The Federation of Sovereign Indigenous Nations (FSIN) has called for “full First Nation participation and representation during the emergency response” to a pipeline leak that dumped 53,000 to 66,000 gallons of oil into the North Saskatchewan River system on July 21.
While pipeline operator Husky Energy was keeping several First Nations abreast of developments, the FSIN said it should also include representation in the command center that the company has set up.

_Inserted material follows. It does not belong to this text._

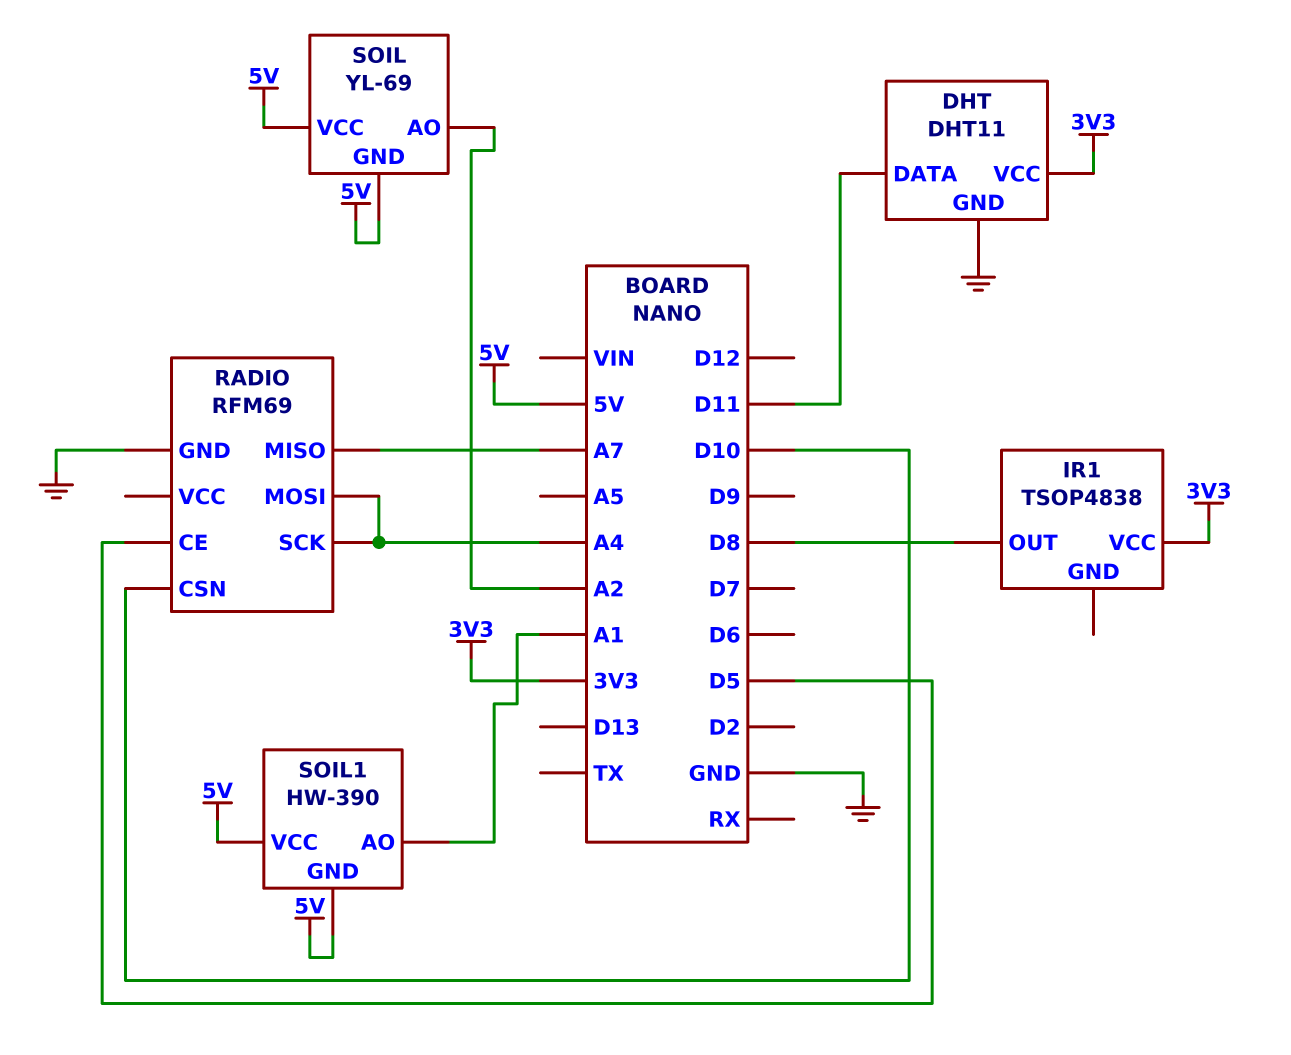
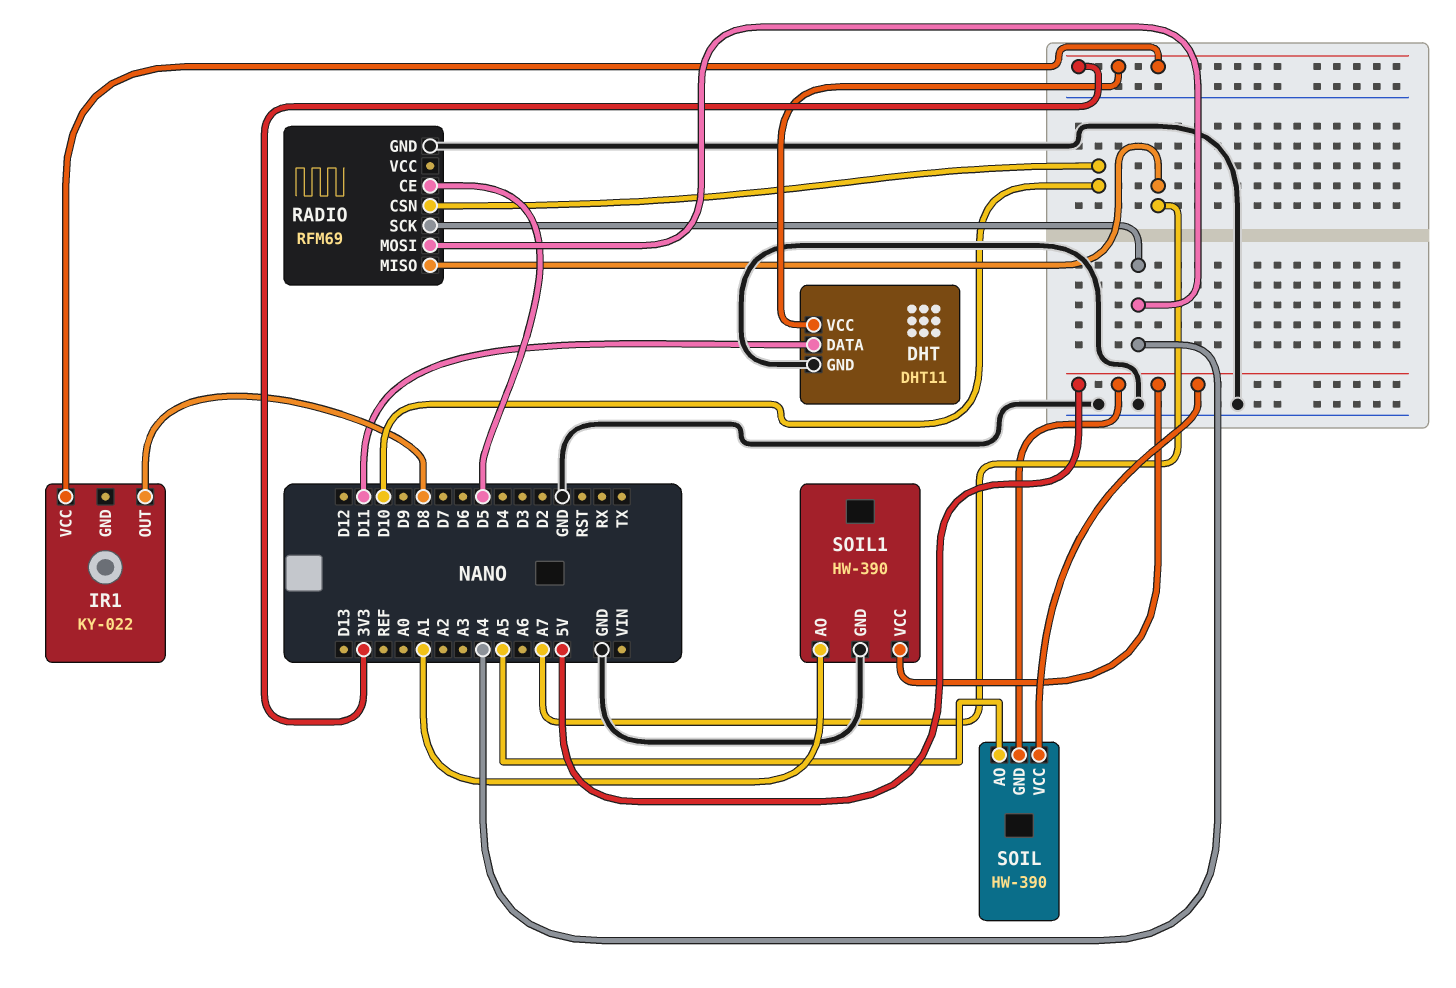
IR1: TSOP4838 -> KY-022
SOIL: YL-69 -> HW-390
SOIL pin AO: A2 -> A5
SOIL1 pin GND: 5V -> GND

“We acknowledge the inclusion of information to Chief Whitecalf as a good first step in cooperating with First Nations to address the oil spill but we need further representation in the command center,” said FSIN Chief Bobby Cameron in a statement on July 25. “We need assurances that First Nations’ interests in respect to our Inherent and Treaty Rights to hunting, trapping, fishing and gathering will be taken into account during the decision making process. As stewards of the land it is our role to protect the environment including the waterways.”
Sweetgrass First Nation Chief Lori Whitecalf has received updates, according to the FSIN. Meanwhile, Battleford Tribal Council and the Prince Albert Grand Council are preparing for the spill to flow through their communities, the FSIN said. The emergency has already caused the Prince Albert water system to shut down its intake, and the 35,000-population city is building a temporary water pipeline, between 12 and 20 miles long, from another river, according to the Canadian Press. That will arrive at a point on the South Saskatchewan River near Muskoday First Nation, the Canadian Press reported.
The idea is to wait it out until the oil plume passes, though no one knows how long that will take. The spill could thus result in water shortages both in Prince Albert and in communities farther north, closer to the origin, such as North Battleford, which has also shut off its water supply, the Canadian Press said.
Wildlife experts are cleaning up birds drenched in “bitumen-like” crude, as one volunteer described it to CBC News. A sparrow died, and a Canada goose and great blue heron were treated, CBC News reported.
Numerous First Nations members and communities are located within the affected areas, and FSIN officials participated in a conference call on July 24 between First Nation leaders, the mayor of Prince Albert, and representatives from the provincial and federal governments to air concerns and discuss the issues.
“A number of issues emerged that included a potential water shortage in the City of Prince Albert, the impacts to the environment along the North Saskatchewan River,” said FSIN Vice Chief E. Dutch Lerat in the group’s statement. “We need an accurate assessment of the amount of oil spilled into the river to fully understand the amount of time and resources that will be needed to deal with this environmental catastrophe.”